🤖 AI Summary
To address background shift and catastrophic forgetting in incremental object detection—caused by background class overlap across tasks—this paper proposes the Class-Agnostic Shared Attribute (CASA) framework. CASA is the first to incorporate generic semantic attributes from vision-language foundation models into incremental detection, enabling class-agnostic, decoupled attribute representations. It introduces a dynamic attribute selection-and-freezing mechanism alongside an attribute weighting matrix to support adaptive evolution of the semantic space. Built upon OWL-ViT, CASA integrates LLM-generated textual attributes, parameter-efficient fine-tuning (PEFT), and attribute importance modeling. Evaluated on COCO under both two-stage and multi-stage incremental settings, CASA achieves state-of-the-art performance with only a 0.7% parameter increase, significantly enhancing model scalability and cross-task generalization capability.
📝 Abstract
Incremental object detection (IOD) is challenged by background shift, where background categories in sequential data may include previously learned or future classes. Inspired by the vision-language foundation models such as CLIP, these models capture shared attributes from extensive image-text paired data during pre-training.

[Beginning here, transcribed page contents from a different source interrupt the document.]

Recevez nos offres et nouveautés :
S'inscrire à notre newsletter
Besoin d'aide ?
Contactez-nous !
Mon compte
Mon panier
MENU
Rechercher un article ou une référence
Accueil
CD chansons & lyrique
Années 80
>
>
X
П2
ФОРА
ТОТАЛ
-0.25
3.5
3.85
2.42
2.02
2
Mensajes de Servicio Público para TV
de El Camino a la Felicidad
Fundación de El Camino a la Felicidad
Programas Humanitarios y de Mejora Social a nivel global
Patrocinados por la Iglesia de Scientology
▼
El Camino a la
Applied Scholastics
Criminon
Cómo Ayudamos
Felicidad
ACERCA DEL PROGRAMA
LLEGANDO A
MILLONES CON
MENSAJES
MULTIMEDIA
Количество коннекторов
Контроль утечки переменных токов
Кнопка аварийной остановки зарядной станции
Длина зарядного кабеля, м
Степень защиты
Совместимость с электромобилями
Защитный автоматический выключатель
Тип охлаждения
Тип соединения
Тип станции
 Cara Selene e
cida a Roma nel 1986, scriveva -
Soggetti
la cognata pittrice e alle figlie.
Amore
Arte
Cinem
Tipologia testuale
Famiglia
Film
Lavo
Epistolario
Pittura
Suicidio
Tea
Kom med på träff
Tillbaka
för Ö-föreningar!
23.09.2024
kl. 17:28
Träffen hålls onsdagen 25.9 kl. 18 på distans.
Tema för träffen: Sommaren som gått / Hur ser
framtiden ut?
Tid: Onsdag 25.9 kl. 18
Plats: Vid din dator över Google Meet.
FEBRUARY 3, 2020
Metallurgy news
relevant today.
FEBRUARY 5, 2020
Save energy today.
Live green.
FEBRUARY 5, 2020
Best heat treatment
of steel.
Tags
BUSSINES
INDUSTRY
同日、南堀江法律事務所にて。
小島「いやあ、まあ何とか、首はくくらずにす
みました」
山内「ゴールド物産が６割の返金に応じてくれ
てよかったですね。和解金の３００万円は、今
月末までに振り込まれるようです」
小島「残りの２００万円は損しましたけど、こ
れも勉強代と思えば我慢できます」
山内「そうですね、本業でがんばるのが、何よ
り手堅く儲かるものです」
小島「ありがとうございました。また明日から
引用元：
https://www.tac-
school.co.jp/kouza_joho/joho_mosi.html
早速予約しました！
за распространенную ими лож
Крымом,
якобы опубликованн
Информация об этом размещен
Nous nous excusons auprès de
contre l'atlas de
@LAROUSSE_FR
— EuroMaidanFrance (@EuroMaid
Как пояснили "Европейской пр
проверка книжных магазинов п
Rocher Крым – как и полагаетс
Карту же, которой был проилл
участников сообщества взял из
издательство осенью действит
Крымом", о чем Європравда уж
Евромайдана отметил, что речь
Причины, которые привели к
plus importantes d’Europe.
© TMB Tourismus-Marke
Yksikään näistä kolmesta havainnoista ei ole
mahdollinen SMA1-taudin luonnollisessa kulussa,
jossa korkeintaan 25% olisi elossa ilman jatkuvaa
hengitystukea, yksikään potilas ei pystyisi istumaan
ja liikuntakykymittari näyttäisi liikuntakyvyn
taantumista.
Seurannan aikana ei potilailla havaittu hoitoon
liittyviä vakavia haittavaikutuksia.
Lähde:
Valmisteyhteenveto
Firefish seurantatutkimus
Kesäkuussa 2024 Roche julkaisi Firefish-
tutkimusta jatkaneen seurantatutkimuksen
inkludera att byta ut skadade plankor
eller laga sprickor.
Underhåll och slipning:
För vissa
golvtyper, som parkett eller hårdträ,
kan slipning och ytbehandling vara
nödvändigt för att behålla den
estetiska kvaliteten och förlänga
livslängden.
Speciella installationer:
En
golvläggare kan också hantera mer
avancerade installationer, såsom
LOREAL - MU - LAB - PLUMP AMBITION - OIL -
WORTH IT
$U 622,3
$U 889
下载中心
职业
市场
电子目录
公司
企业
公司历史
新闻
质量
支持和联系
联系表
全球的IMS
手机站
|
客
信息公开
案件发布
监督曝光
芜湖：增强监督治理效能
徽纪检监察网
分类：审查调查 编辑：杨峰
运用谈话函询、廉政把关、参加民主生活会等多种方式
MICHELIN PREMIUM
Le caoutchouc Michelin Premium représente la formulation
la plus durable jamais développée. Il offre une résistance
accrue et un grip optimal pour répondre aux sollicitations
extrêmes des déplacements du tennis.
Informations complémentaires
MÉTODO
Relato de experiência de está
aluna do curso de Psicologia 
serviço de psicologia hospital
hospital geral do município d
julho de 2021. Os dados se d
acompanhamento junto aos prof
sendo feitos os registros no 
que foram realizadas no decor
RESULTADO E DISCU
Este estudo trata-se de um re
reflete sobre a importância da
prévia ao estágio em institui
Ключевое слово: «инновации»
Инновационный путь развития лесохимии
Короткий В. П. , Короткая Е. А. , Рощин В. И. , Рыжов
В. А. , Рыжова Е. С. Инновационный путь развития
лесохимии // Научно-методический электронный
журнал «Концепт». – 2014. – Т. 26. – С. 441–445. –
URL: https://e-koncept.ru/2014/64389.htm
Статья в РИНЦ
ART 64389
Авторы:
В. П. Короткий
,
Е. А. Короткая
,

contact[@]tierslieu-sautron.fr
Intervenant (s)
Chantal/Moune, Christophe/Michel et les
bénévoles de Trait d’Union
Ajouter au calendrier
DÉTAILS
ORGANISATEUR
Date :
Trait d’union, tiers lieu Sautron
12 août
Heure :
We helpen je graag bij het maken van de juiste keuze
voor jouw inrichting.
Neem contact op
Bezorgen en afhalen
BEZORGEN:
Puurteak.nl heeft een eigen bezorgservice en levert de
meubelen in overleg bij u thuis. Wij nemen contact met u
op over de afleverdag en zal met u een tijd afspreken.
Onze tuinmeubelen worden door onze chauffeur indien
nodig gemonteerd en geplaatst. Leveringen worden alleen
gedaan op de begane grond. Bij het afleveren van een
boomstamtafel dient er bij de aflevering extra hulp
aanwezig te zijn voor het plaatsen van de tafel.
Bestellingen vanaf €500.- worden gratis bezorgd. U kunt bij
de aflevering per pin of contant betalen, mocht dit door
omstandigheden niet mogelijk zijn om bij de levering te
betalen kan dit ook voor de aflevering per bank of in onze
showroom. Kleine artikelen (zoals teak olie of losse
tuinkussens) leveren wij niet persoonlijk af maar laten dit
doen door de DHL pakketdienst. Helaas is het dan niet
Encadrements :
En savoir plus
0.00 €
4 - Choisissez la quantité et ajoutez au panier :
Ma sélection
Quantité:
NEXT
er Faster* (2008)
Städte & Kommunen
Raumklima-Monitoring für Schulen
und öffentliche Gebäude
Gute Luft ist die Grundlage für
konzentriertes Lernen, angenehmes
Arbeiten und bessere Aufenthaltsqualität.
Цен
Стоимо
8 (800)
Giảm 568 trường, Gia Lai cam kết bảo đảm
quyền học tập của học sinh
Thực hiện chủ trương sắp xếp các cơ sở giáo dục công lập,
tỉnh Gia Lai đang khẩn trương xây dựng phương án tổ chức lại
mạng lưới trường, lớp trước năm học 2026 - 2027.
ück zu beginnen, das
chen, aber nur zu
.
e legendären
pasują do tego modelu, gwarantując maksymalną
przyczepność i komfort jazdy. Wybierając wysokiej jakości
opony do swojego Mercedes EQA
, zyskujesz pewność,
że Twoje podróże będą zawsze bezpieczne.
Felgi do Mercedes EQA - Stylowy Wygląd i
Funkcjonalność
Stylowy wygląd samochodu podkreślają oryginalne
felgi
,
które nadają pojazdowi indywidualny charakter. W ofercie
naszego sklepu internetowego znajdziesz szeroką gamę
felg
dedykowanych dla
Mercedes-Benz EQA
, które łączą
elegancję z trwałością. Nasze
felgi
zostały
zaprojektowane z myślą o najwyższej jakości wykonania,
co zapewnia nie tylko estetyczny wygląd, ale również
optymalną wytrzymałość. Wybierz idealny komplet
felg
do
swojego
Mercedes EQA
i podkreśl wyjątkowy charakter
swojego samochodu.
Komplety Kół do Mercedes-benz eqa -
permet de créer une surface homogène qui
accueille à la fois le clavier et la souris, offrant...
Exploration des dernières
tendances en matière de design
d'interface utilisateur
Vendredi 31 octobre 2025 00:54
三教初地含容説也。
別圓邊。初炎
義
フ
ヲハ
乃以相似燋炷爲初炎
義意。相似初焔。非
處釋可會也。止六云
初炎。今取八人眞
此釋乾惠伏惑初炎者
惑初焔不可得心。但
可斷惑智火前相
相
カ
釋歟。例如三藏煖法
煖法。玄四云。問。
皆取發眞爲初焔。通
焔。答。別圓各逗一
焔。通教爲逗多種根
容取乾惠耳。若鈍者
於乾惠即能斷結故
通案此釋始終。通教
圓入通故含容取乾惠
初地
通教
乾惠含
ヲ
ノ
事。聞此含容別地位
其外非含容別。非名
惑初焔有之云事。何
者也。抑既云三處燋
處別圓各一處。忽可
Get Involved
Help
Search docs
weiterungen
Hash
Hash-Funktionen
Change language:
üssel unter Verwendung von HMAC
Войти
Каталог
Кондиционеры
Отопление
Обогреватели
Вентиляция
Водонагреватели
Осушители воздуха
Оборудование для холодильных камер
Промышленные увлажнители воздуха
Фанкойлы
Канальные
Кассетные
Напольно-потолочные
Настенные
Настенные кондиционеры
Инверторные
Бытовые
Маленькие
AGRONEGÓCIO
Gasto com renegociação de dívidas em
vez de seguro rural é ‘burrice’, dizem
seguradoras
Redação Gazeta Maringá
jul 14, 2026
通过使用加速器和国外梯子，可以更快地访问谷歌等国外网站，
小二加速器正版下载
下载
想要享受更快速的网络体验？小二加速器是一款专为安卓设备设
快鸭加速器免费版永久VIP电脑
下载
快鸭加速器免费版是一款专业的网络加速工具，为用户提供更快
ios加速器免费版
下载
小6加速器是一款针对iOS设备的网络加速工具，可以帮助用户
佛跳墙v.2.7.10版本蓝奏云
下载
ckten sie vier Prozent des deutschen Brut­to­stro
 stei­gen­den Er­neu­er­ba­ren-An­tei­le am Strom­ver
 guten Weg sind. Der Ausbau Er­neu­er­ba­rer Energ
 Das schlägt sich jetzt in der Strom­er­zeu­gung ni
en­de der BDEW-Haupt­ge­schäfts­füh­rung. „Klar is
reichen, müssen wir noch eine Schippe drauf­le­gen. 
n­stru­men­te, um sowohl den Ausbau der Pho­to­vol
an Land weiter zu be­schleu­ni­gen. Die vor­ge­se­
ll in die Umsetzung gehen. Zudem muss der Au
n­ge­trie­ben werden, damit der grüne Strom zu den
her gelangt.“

We propose a novel method utilizing attributes in vision-language foundation models for incremental object detection. Our method constructs a Class-Agnostic Shared Attribute base (CASA) to capture common semantic information among incremental classes. Specifically, we utilize large language models to generate candidate textual attributes and select the most relevant ones based on current training data, recording their significance in an attribute assignment matrix. For subsequent tasks, we freeze the retained attributes and continue selecting from the remaining candidates while updating the attribute assignment matrix accordingly. Furthermore, we employ OWL-ViT as our baseline, preserving the original parameters of the pre-trained foundation model. Our method adds only 0.7% to parameter storage through parameter-efficient fine-tuning to significantly enhance the scalability and adaptability of IOD. Extensive two-phase and multi-phase experiments on the COCO dataset demonstrate the state-of-the-art performance of our proposed method.